• [Problem description]
Without the images, output each record below as it stands.

(Provided data Opens)

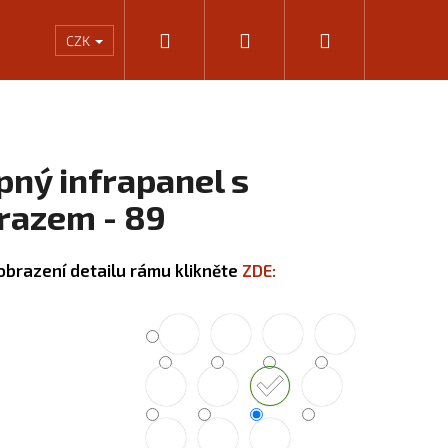
Hledat
Přihlášení
Nákupní
Rámování
Kalkulačka výkonu infrapanelů
KONTA
CZK
košík
pný infrapanel s
razem - 89
obrazení detailu rámu klikněte
ZDE:
Následující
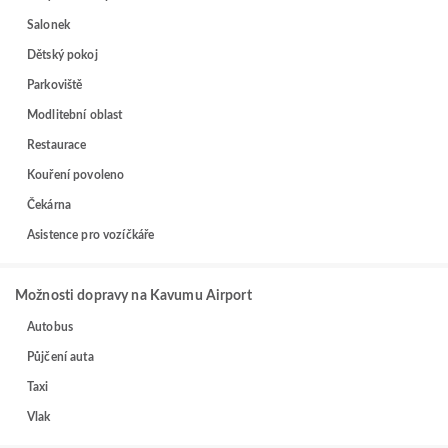
Salonek
Dětský pokoj
Parkoviště
Modlitební oblast
Restaurace
Kouření povoleno
Čekárna
Asistence pro vozíčkáře
Možnosti dopravy na Kavumu Airport
Autobus
Půjčení auta
Taxi
Vlak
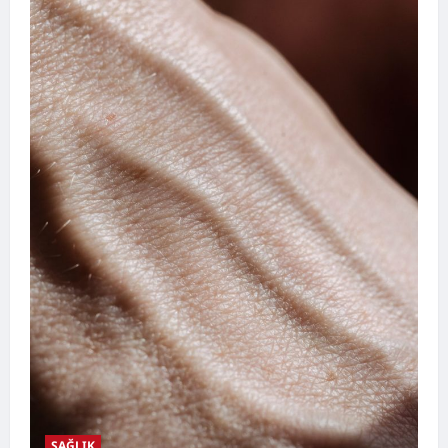
SAĞLIK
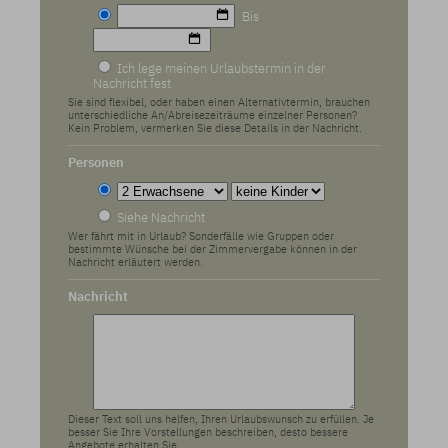
Bis
Ich lege meinen Urlaubstermin in der
Nachricht fest
Sie sind flexibel, oder haben einen Alternativtermin, brauchen
unterschiedliche An/Abreisezeiträume einzelner Personen?
Kein Problem, vermerken Sie diese Details in der Nachricht.
Personen
Siehe Nachricht
Wer fährt mit in Urlaub? Sonderfälle wie Gruppen oder
bestimmte Wünsche bei der Zimmervergabe können in der
Nachricht erläutert werden.
Nachricht
Dieser Text soll uns helfen, Ihren Urlaubswunsch zu erfüllen. Je
besser Sie Ihre Vorstellungen beschreiben, desto bessere
Angebote erhalten Sie.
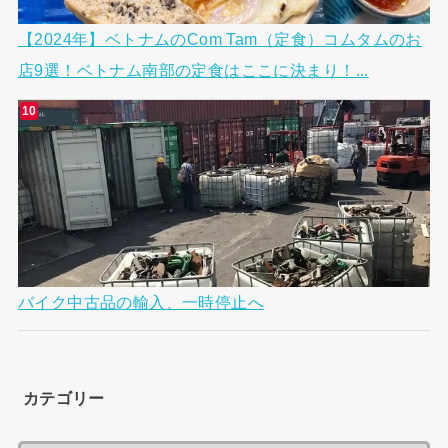
【2024年】ベトナムのCom Tam（定食）コムタムのお
店9選！ベトナム南部の定食はここに決まり！...
バイク中古品の輸入、一時停止へ
カテゴリー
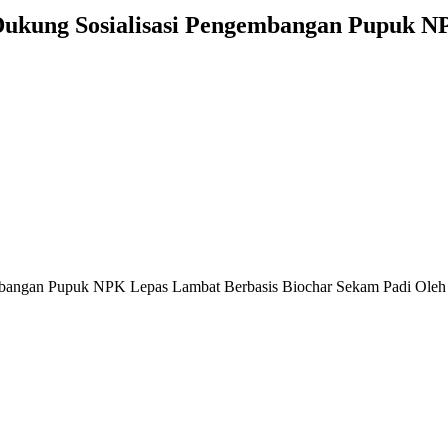
Dukung Sosialisasi Pengembangan Pupuk N
embangan Pupuk NPK Lepas Lambat Berbasis Biochar Sekam Padi Ol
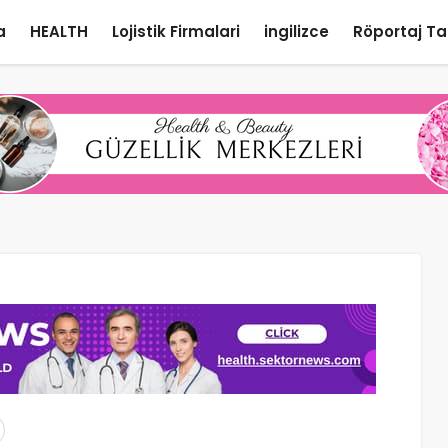
a
HEALTH
Lojistik Firmalari
ingilizce
Röportaj Ta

(Provided data Closes)

• [Response]
Hledat
Přihlášení
Nákupní
Rámování
Kalkulačka výkonu infrapanelů
KONTA
CZK
košík
pný infrapanel s
razem - 89
obrazení detailu rámu klikněte
ZDE:
Následující
Salonek
Dětský pokoj
Parkoviště
Modlitební oblast
Restaurace
Kouření povoleno
Čekárna
Asistence pro vozíčkáře
Možnosti dopravy na Kavumu Airport
Autobus
Půjčení auta
Taxi
Vlak
SAĞLIK
Bis
Ich lege meinen Urlaubstermin in der
Nachricht fest
Sie sind flexibel, oder haben einen Alternativtermin, brauchen
unterschiedliche An/Abreisezeiträume einzelner Personen?
Kein Problem, vermerken Sie diese Details in der Nachricht.
Personen
Siehe Nachricht
Wer fährt mit in Urlaub? Sonderfälle wie Gruppen oder
bestimmte Wünsche bei der Zimmervergabe können in der
Nachricht erläutert werden.
Nachricht
Dieser Text soll uns helfen, Ihren Urlaubswunsch zu erfüllen. Je
besser Sie Ihre Vorstellungen beschreiben, desto bessere
Angebote erhalten Sie.
【2024年】ベトナムのCom Tam（定食）コムタムのお
店9選！ベトナム南部の定食はここに決まり！...
バイク中古品の輸入、一時停止へ
カテゴリー
Dukung Sosialisasi Pengembangan Pupuk N
embangan Pupuk NPK Lepas Lambat Berbasis Biochar Sekam Padi Ol
a
HEALTH
Lojistik Firmalari
ingilizce
Röportaj Ta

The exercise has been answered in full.